◆ Extrait choisi ◆
# # # # #
Notre lettre 895 publiée le 28 octobre 2022

MITRES EN FOLIE ?

Une nouvelle sémantique s'impose, petit à petit, dans l'Eglise qui est en France. Donner sa démission, pour un évêque, avant l'âge convenu de 75 ans, ne saurait s'argumenter décemment que pour "raisons de santé". Noblesse oblige ! La désertion du service du Christ et des âmes serait d'une indignité extrême, à moins que les forces ne manquassent au Pontife en tout domaine. Un malade est un homme diminué.

Lorsque les langues se délient, et qu'il faut se résoudre à comprendre qu'il n'y a pas "manque de santé" mais "excès de santé", chez Mgr Le Vert, chez Mgr Sankalé, chez Mgr Santier, on songe à Pascal et à son aphorisme fameux: "l'homme n'est ni ange ni bête; le malheur veut que celui qui fait l'ange fait la bête". Mais on s'inquiète aussi, alors même que les abus de simples clercs sont sous les feux de la rampe, que la plénitude du sacerdoce soit insuffisante à contrôler les impulsions du "happy few" qui en est honoré, tout en autorisant le travestissement du réel jusqu'aux mensonges en cascade. Donc, en somme, des évêques sont pressentis, puisque non jugés, comme étant du nombre de ceux qui dérogent, offensent Dieu et salissent l'Eglise.

S'il fallait en croire le pape François et ses sulfureux propos d'aéroplane, Mgr Aupetit serait du nombre. Mais le vraisemblable n'est pas le vrai, et l'ancien archevêque de Paris a pris cher pour d'autres raisons. Enfin, la démission de Benoit XVI, début 2013, eu égard à son état général de l'époque et sa quasi décennie de survie à ce jour, ne met pas en cause ses moeurs. Mais l'ancien obligé du moderniste Hans Küng, qui lui confia une chaire de théologie à Tübingen, n'a pas eu le coeur de faire le ménage dans l'Eglise. On connait la suite...
# # # # #
◆ Données affichées ◆
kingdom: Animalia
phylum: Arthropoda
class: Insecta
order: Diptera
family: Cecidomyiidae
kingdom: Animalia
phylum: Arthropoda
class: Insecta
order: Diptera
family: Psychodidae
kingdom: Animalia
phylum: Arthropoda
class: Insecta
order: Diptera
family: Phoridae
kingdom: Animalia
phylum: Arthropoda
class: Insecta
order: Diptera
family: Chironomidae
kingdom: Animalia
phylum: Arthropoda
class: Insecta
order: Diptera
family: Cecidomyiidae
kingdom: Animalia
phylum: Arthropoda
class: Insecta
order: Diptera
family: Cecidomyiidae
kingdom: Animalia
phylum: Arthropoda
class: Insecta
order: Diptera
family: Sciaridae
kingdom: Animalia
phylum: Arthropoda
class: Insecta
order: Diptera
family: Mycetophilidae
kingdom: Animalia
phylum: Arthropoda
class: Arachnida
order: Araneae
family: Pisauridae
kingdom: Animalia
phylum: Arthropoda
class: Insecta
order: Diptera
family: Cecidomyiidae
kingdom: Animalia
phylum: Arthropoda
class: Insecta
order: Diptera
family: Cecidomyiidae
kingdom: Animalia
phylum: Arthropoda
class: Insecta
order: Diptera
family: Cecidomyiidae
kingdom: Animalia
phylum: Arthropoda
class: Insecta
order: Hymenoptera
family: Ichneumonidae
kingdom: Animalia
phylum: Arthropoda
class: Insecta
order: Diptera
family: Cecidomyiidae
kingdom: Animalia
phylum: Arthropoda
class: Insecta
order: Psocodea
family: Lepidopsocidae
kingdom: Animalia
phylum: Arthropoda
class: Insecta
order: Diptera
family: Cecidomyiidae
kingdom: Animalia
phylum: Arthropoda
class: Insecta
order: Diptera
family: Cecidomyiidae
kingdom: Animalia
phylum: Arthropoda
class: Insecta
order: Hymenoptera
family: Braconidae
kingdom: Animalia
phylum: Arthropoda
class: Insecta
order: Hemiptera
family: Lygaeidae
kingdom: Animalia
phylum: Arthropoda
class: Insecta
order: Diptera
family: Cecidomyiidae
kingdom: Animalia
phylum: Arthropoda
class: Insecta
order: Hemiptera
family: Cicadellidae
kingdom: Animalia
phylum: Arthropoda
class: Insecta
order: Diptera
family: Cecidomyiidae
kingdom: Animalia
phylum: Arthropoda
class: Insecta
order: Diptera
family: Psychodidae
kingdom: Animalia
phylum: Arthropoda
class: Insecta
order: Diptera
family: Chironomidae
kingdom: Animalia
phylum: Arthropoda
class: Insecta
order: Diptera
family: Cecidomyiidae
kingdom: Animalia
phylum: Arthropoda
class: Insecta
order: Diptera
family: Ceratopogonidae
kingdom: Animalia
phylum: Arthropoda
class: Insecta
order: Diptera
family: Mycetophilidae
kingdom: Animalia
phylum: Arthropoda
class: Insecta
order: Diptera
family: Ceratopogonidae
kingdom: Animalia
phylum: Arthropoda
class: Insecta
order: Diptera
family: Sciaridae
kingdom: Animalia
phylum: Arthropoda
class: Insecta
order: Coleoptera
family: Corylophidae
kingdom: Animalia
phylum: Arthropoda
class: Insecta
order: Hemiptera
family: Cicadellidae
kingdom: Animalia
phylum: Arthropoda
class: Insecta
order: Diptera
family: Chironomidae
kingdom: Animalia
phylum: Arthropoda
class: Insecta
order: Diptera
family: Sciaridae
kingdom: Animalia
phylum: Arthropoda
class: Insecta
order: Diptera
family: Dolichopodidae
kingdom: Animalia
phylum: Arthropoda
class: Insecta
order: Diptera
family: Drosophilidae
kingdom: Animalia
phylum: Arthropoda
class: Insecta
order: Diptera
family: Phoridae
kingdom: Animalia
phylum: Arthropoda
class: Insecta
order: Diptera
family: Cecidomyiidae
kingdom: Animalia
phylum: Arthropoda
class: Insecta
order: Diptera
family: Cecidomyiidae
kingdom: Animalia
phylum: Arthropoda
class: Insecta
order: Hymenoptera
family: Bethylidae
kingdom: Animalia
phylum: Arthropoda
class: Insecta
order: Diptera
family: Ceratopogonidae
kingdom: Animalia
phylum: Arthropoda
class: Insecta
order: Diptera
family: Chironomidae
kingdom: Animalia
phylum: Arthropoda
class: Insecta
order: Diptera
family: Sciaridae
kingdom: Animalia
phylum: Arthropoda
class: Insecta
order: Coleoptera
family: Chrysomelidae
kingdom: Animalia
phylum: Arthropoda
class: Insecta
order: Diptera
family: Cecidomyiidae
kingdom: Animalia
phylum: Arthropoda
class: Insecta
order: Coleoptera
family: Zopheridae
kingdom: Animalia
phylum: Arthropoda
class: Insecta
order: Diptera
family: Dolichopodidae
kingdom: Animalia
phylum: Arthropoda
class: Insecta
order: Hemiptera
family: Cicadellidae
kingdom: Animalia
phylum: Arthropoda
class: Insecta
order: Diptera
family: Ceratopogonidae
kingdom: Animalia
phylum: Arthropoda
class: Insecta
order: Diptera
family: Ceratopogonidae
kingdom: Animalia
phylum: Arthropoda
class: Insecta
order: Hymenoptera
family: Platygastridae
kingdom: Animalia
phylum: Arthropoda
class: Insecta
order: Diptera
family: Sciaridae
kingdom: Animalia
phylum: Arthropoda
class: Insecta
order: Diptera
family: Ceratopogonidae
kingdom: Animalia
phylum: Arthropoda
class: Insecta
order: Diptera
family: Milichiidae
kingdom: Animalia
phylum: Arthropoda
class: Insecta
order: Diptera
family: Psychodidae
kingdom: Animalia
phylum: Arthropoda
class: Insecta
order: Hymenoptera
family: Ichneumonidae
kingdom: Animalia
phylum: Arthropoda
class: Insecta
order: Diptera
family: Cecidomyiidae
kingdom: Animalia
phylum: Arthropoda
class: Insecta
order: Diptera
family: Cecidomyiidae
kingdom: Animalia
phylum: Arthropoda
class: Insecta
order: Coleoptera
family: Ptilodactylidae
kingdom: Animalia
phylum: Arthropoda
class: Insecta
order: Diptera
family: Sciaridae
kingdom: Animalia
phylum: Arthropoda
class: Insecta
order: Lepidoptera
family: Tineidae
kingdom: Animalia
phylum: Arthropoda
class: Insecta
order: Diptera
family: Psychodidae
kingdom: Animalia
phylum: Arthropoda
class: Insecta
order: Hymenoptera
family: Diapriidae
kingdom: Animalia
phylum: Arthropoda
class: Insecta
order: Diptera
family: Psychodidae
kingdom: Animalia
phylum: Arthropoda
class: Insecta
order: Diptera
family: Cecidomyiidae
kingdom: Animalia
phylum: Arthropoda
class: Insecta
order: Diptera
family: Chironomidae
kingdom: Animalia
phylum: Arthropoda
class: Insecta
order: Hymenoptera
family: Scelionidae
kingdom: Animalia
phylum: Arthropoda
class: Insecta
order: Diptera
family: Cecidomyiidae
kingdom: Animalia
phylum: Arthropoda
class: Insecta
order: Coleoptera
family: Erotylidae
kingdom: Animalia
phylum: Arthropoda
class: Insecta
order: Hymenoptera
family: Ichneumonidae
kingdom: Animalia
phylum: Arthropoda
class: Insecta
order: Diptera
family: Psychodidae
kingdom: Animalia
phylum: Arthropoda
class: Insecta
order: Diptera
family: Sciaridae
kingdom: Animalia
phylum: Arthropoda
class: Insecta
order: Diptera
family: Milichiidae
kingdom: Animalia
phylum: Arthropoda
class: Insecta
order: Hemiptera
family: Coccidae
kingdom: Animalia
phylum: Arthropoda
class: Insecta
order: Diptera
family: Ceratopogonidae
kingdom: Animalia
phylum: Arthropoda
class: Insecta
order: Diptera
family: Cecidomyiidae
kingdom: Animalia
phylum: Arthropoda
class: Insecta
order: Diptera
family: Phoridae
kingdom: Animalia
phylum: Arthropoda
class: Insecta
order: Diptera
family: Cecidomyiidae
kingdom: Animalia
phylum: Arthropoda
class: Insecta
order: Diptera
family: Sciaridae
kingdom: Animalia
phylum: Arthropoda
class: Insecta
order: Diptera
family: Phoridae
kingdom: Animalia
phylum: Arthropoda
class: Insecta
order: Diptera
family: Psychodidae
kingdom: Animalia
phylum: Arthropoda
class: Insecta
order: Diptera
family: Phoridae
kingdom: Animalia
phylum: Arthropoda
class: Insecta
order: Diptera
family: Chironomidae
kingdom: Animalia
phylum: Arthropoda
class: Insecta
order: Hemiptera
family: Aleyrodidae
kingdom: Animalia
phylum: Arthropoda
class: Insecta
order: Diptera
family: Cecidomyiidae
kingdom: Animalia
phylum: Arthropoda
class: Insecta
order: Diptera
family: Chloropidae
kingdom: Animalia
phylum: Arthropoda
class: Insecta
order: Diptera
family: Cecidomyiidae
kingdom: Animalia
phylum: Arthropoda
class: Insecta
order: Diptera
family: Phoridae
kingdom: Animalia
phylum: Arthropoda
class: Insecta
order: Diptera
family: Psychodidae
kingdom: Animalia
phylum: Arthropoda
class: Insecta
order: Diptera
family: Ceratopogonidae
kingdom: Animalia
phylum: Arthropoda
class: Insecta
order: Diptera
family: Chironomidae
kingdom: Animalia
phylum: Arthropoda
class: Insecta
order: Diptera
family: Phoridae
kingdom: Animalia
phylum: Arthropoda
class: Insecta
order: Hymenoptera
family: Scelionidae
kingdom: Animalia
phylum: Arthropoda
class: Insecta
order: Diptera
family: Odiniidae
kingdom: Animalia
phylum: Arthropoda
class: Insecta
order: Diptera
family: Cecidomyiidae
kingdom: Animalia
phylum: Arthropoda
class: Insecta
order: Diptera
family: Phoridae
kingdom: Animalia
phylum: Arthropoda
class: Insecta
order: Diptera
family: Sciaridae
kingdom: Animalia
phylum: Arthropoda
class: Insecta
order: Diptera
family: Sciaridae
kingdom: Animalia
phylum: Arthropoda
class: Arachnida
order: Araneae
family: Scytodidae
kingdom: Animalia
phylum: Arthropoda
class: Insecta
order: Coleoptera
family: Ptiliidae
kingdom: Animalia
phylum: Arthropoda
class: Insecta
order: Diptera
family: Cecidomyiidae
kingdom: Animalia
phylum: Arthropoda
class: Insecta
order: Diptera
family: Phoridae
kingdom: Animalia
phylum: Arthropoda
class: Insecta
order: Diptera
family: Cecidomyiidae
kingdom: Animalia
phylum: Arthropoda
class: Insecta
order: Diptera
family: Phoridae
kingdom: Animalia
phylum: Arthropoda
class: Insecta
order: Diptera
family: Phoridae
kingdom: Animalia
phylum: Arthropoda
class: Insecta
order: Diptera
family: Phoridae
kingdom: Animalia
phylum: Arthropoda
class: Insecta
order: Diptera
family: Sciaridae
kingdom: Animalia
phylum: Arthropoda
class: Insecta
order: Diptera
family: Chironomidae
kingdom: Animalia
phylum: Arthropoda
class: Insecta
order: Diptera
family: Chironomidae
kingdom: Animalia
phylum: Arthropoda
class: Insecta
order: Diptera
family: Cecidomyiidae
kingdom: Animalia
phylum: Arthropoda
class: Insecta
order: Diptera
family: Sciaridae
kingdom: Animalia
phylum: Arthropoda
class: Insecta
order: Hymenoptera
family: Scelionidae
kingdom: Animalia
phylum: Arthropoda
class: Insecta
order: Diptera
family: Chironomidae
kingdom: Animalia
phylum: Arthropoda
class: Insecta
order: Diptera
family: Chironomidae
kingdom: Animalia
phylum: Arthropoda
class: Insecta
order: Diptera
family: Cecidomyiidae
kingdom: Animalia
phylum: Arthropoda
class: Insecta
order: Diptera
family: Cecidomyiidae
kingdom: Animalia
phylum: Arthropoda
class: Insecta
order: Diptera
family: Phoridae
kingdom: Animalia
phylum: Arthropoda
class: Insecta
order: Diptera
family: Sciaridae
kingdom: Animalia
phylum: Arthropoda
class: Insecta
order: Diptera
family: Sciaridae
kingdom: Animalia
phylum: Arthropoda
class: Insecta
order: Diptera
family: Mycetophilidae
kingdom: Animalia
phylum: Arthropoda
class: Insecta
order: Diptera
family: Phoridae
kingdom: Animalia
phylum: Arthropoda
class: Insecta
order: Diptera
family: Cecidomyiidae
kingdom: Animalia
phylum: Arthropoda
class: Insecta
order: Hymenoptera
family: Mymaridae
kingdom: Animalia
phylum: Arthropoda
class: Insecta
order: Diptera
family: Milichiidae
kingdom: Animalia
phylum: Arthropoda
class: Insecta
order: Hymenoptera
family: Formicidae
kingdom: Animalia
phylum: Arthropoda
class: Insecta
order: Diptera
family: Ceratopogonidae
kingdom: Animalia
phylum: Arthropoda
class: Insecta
# # # # #
◆ À faire ◆
1. D'après l'extrait choisi, avant quel âge convenu un évêque qui démissionne doit-il invoquer des raisons de santé ?
2. Poursuivez l'extrait choisi sur la démission des évêques à partir de sa dernière phrase.
Les lignes n'interviennent pas dans ce travail.

◆ Corrigé ◆
1. Avant 75 ans.

2.
Pour l'OMS, la santé est "un état de complet bien être physique, mental et social, et ne consiste pas seulement en l'absence de toute maladie ou infirmité" (22/07/1946). Autant dire que cette définition hyperbolique abolit ce qui pourrait distinguer la santé du bonheur auquel chacun aspire. "Même ceux qui vont se pendre! " ajoute encore le grand Blaise. Ce que le lecteur averti conçoit, par cette confusion énoncée au plus haut niveau, c'est que la feuille de route des professionnels de santé n'a de terme qu'à l'horizon d'un complet bien être universel, et que le soin médical est l'instrument du bonheur. Si l'hybris en vigueur avait quelque réalité opératoire, pourquoi la santé de nos mitrés empêtrés n'en a-t-elle pas bénéficié? A-t-on craint que le secret professionnel ne connaisse trop de dérogations à son respect "général et absolu"?

Ce don précieux qu'est la santé, que le philosophe-médecin Georges Canguihem disait "normative" (le normal et le pathologique, Paris,1943), a pour effet d'adapter la puissance du corps aux fins rationnelles de l'esprit humain. La maladie (authentique) altère cette capacité adaptative, conduisant le sujet à limiter ses projets aux forces résiduelles. Cette expérience commune qui est celle de la liberté d'agir jugulée par la maladie et que l'on recouvre avec la santé, est un bienfait trop précieux pour laisser quelque triste diplomatie cléricale en jouer comme d'un hochet pour enfants en bas âge. Le rapport Sauvé ménageait l'étage épiscopal en ne ciblant que des gestions contestables, sans qu'aucun Ordinaire ne fut inquiété dans un dérapage personnel. Ce Yalta fort médiocre se fissure comme un barrage. Le manteau de Noé ne couvre plus guère la nudité des successeurs. L’Église est authentiquement malade du Concile, et les énergies individuelles des Pasteurs s'égarent dans la déviance, voire dans des combats alternatifs. L'ancien évêque de Nice, sa récente ceinture noire de judo en bonne place, n'est plus à chercher dans sa Cathédrale, mais sur les tatamis. Bref, on a mieux à faire que ce qu'on doit faire. Quousque tandem?